On Twitter, when a simple ha won’t do, there’s always hahahaaaa, haaaahaaaa, or even hahahahahahahahahahahahaha, indicating you’ve just read the funniest thing you’ve ever seen. (Or that you’re a sarcastic talking raccoon.) These are known as stretchable or lengthened words, and now researchers from the University of Vermont have figured out just how pervasive they are on Twitter, uncovering fascinating patterns about their use.

Stretchability is a powerful linguistic device that visually punches up a written word, imparting a wide range of emotions. That goes for the gooooooaaaaaaal of a soccer announcer, a teenager’s exasperated finallyyyyy, and a surfer’s aweeeeeesome. And booooy are they popular on Twitter. Writing today in the journal PLOS ONE, the researchers detail how they combed through 100 billion tweets, mapping how often these words are stretched, and how far they are elongated—haha versus hahahahaaaa, for example.

Consider dude and its many formulations. “That can convey basically anything, like, ‘Duuuuude that’s awful,’” says University of Vermont applied mathematician Peter Sheridan Dodds, one of the study’s coauthors. On the other hand, “Dude!” is different. “It could be excitement; it could be joy,” says Dodds.

But not everyone is down with using exclamation marks for emphasis or emotion, including yours truly. “I hate using exclamation marks because they just don’t fit my personality,” I tell Dodds and his coauthor, Chris Danforth, also an applied mathematician at University of Vermont. But I do stretch words: “I’ve found myself recently in texts to friends or messages to coworkers doing thaaanks with three A’s, to signify some sort of excitement and appreciation without having to use a stupid exclamation mark.”

“Just three?” asks Danforth. “That’s restraint. Because two would not work. Two is like, this person doesn’t know how to spell. They’ve made a mistake.”

Alright, sooooo we use stretchable words all the time to convey extra meaning—sadness, anger, excitement. And that can be particularly powerful on a platform like Twitter, whose inherent brevity doesn’t exactly encourage nuanced communication. Those extra letters add some oomph to a brief message, making it more attention-grabbing. “You’re taking what we would think of as the dictionary text and you’re turning it into something visual,” says Danforth. “It can’t be ignored when you see 20 A’s in a row.”

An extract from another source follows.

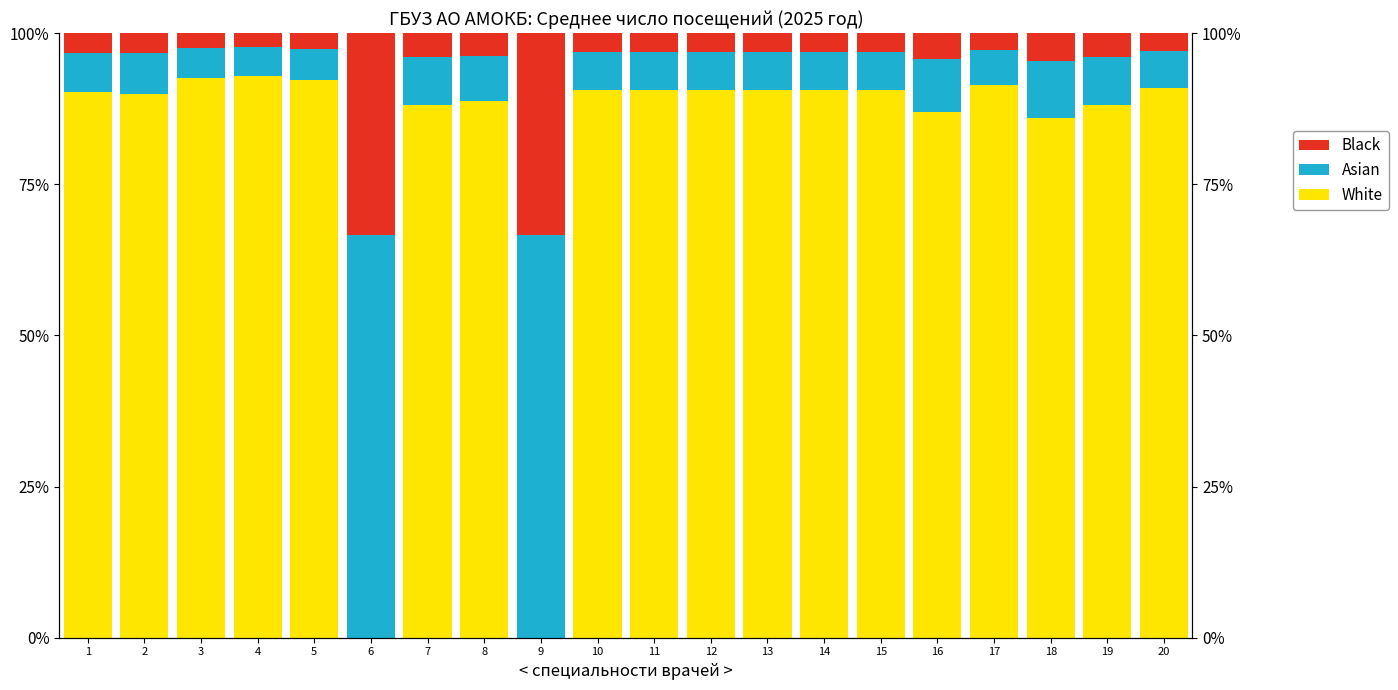

The White series shows 42.0 at 3. True or false?

False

To quantify this, Dodds, Danforth, and the lead author of the paper, University of Vermont computational linguist Tyler Gray, randomly selected 10 percent of all tweets sent out between 2008 and 2016, around 100 billion in all. (They have an arrangement with Twitter to obtain this data.) Gray wrote a program that searched the data for stretched words, specifically looking for repeated letters.

First, they wanted to quantify which letters were repeated, and how often. So take gooooaaaaal for example. The program “sees one G, and then it sees an O,” says Dodds. It counts up the A’s and L’s, too. Even if it only counts one G, it will see that the rest of the letters are highly repetitive—maybe there are 20 O’s and 20 A’s. “So this seems like a candidate for a stretchable word,” continues Dodds.

The system then represents these stretchable candidates with a simple notations. If the G and the L in gooooaaaal aren’t repeated, the formula will look like g[o][a]l. Gggooooaaaallll, on the other hand, would look like [g][o][a][l], because each letter is repeated.